--- Exercise data ---
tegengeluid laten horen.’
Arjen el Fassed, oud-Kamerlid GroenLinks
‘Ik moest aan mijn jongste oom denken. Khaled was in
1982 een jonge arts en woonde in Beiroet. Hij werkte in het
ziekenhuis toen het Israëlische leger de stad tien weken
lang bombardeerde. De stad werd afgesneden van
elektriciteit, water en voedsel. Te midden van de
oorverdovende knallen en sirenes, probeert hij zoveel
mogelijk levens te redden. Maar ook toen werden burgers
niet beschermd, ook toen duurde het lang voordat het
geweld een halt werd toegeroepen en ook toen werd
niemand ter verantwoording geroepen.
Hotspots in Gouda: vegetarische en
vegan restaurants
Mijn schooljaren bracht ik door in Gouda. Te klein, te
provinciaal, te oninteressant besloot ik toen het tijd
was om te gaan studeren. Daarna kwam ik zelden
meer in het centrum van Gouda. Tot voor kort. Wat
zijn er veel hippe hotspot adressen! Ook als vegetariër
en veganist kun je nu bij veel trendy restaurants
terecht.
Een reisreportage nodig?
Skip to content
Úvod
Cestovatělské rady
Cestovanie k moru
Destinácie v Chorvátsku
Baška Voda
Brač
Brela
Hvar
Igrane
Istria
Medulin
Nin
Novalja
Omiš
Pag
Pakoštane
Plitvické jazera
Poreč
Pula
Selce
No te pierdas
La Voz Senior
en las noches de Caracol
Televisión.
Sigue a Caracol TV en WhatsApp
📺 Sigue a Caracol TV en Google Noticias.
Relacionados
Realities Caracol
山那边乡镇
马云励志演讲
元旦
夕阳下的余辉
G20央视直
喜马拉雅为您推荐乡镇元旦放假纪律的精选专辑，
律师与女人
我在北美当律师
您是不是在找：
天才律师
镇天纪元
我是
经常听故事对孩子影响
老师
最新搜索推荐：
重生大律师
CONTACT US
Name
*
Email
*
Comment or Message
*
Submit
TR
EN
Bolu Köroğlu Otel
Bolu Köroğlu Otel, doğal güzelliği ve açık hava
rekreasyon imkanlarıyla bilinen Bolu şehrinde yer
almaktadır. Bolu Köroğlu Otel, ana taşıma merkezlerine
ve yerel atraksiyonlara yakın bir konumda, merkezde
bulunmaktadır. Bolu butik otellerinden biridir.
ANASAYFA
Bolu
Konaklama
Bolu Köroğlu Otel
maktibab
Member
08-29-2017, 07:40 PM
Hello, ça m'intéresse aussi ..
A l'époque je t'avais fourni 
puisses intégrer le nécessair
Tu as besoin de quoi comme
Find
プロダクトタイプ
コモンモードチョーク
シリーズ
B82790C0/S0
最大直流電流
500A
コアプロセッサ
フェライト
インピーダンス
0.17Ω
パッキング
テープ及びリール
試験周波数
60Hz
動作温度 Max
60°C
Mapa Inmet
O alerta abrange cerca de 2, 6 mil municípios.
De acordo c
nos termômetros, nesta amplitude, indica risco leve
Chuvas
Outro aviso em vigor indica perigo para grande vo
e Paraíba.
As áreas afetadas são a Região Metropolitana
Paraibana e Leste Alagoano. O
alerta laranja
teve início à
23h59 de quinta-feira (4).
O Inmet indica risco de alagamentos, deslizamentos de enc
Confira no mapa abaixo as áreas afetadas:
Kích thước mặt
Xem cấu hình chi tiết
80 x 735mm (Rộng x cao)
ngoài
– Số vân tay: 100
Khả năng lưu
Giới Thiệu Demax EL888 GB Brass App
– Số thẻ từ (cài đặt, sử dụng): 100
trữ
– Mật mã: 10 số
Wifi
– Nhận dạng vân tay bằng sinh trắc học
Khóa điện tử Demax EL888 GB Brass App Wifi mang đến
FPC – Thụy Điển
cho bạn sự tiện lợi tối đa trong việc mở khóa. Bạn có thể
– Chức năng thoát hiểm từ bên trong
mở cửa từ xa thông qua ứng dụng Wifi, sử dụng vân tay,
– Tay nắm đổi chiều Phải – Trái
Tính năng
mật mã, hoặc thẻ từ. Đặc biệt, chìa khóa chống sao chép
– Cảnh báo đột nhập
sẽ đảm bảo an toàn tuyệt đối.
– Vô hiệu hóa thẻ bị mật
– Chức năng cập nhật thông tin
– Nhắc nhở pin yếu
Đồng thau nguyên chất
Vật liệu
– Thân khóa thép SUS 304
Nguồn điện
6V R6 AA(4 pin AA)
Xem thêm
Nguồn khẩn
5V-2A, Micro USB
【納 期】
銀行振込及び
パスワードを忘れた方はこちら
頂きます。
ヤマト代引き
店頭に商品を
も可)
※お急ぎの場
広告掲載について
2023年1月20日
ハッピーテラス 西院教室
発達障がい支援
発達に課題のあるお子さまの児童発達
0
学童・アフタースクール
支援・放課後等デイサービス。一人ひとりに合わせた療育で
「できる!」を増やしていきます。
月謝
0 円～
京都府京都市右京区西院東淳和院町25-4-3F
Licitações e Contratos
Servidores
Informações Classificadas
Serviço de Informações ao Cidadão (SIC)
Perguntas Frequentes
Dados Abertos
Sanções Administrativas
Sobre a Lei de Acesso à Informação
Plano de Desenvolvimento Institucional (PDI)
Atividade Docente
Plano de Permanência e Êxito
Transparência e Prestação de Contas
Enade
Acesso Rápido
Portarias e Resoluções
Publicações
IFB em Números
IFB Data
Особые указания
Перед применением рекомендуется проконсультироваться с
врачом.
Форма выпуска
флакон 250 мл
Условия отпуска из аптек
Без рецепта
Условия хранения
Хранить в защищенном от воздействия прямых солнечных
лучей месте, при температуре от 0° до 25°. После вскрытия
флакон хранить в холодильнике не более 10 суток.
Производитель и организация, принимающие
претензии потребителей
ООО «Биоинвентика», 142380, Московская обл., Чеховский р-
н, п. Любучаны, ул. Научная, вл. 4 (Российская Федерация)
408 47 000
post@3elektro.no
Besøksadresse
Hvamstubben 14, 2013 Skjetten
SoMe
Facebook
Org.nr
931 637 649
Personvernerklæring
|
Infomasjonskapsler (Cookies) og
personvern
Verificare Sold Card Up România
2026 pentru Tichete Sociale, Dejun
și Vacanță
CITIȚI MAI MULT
---
The entries above must be retyped exactly, down to the last character.

**Response to this task**
tegengeluid laten horen.’
Arjen el Fassed, oud-Kamerlid GroenLinks
‘Ik moest aan mijn jongste oom denken. Khaled was in
1982 een jonge arts en woonde in Beiroet. Hij werkte in het
ziekenhuis toen het Israëlische leger de stad tien weken
lang bombardeerde. De stad werd afgesneden van
elektriciteit, water en voedsel. Te midden van de
oorverdovende knallen en sirenes, probeert hij zoveel
mogelijk levens te redden. Maar ook toen werden burgers
niet beschermd, ook toen duurde het lang voordat het
geweld een halt werd toegeroepen en ook toen werd
niemand ter verantwoording geroepen.
Hotspots in Gouda: vegetarische en
vegan restaurants
Mijn schooljaren bracht ik door in Gouda. Te klein, te
provinciaal, te oninteressant besloot ik toen het tijd
was om te gaan studeren. Daarna kwam ik zelden
meer in het centrum van Gouda. Tot voor kort. Wat
zijn er veel hippe hotspot adressen! Ook als vegetariër
en veganist kun je nu bij veel trendy restaurants
terecht.
Een reisreportage nodig?
Skip to content
Úvod
Cestovatělské rady
Cestovanie k moru
Destinácie v Chorvátsku
Baška Voda
Brač
Brela
Hvar
Igrane
Istria
Medulin
Nin
Novalja
Omiš
Pag
Pakoštane
Plitvické jazera
Poreč
Pula
Selce
No te pierdas
La Voz Senior
en las noches de Caracol
Televisión.
Sigue a Caracol TV en WhatsApp
📺 Sigue a Caracol TV en Google Noticias.
Relacionados
Realities Caracol
山那边乡镇
马云励志演讲
元旦
夕阳下的余辉
G20央视直
喜马拉雅为您推荐乡镇元旦放假纪律的精选专辑，
律师与女人
我在北美当律师
您是不是在找：
天才律师
镇天纪元
我是
经常听故事对孩子影响
老师
最新搜索推荐：
重生大律师
CONTACT US
Name
*
Email
*
Comment or Message
*
Submit
TR
EN
Bolu Köroğlu Otel
Bolu Köroğlu Otel, doğal güzelliği ve açık hava
rekreasyon imkanlarıyla bilinen Bolu şehrinde yer
almaktadır. Bolu Köroğlu Otel, ana taşıma merkezlerine
ve yerel atraksiyonlara yakın bir konumda, merkezde
bulunmaktadır. Bolu butik otellerinden biridir.
ANASAYFA
Bolu
Konaklama
Bolu Köroğlu Otel
maktibab
Member
08-29-2017, 07:40 PM
Hello, ça m'intéresse aussi ..
A l'époque je t'avais fourni 
puisses intégrer le nécessair
Tu as besoin de quoi comme
Find
プロダクトタイプ
コモンモードチョーク
シリーズ
B82790C0/S0
最大直流電流
500A
コアプロセッサ
フェライト
インピーダンス
0.17Ω
パッキング
テープ及びリール
試験周波数
60Hz
動作温度 Max
60°C
Mapa Inmet
O alerta abrange cerca de 2, 6 mil municípios.
De acordo c
nos termômetros, nesta amplitude, indica risco leve
Chuvas
Outro aviso em vigor indica perigo para grande vo
e Paraíba.
As áreas afetadas são a Região Metropolitana
Paraibana e Leste Alagoano. O
alerta laranja
teve início à
23h59 de quinta-feira (4).
O Inmet indica risco de alagamentos, deslizamentos de enc
Confira no mapa abaixo as áreas afetadas:
Kích thước mặt
Xem cấu hình chi tiết
80 x 735mm (Rộng x cao)
ngoài
– Số vân tay: 100
Khả năng lưu
Giới Thiệu Demax EL888 GB Brass App
– Số thẻ từ (cài đặt, sử dụng): 100
trữ
– Mật mã: 10 số
Wifi
– Nhận dạng vân tay bằng sinh trắc học
Khóa điện tử Demax EL888 GB Brass App Wifi mang đến
FPC – Thụy Điển
cho bạn sự tiện lợi tối đa trong việc mở khóa. Bạn có thể
– Chức năng thoát hiểm từ bên trong
mở cửa từ xa thông qua ứng dụng Wifi, sử dụng vân tay,
– Tay nắm đổi chiều Phải – Trái
Tính năng
mật mã, hoặc thẻ từ. Đặc biệt, chìa khóa chống sao chép
– Cảnh báo đột nhập
sẽ đảm bảo an toàn tuyệt đối.
– Vô hiệu hóa thẻ bị mật
– Chức năng cập nhật thông tin
– Nhắc nhở pin yếu
Đồng thau nguyên chất
Vật liệu
– Thân khóa thép SUS 304
Nguồn điện
6V R6 AA(4 pin AA)
Xem thêm
Nguồn khẩn
5V-2A, Micro USB
【納 期】
銀行振込及び
パスワードを忘れた方はこちら
頂きます。
ヤマト代引き
店頭に商品を
も可)
※お急ぎの場
広告掲載について
2023年1月20日
ハッピーテラス 西院教室
発達障がい支援
発達に課題のあるお子さまの児童発達
0
学童・アフタースクール
支援・放課後等デイサービス。一人ひとりに合わせた療育で
「できる!」を増やしていきます。
月謝
0 円～
京都府京都市右京区西院東淳和院町25-4-3F
Licitações e Contratos
Servidores
Informações Classificadas
Serviço de Informações ao Cidadão (SIC)
Perguntas Frequentes
Dados Abertos
Sanções Administrativas
Sobre a Lei de Acesso à Informação
Plano de Desenvolvimento Institucional (PDI)
Atividade Docente
Plano de Permanência e Êxito
Transparência e Prestação de Contas
Enade
Acesso Rápido
Portarias e Resoluções
Publicações
IFB em Números
IFB Data
Особые указания
Перед применением рекомендуется проконсультироваться с
врачом.
Форма выпуска
флакон 250 мл
Условия отпуска из аптек
Без рецепта
Условия хранения
Хранить в защищенном от воздействия прямых солнечных
лучей месте, при температуре от 0° до 25°. После вскрытия
флакон хранить в холодильнике не более 10 суток.
Производитель и организация, принимающие
претензии потребителей
ООО «Биоинвентика», 142380, Московская обл., Чеховский р-
н, п. Любучаны, ул. Научная, вл. 4 (Российская Федерация)
408 47 000
post@3elektro.no
Besøksadresse
Hvamstubben 14, 2013 Skjetten
SoMe
Facebook
Org.nr
931 637 649
Personvernerklæring
|
Infomasjonskapsler (Cookies) og
personvern
Verificare Sold Card Up România
2026 pentru Tichete Sociale, Dejun
și Vacanță
CITIȚI MAI MULT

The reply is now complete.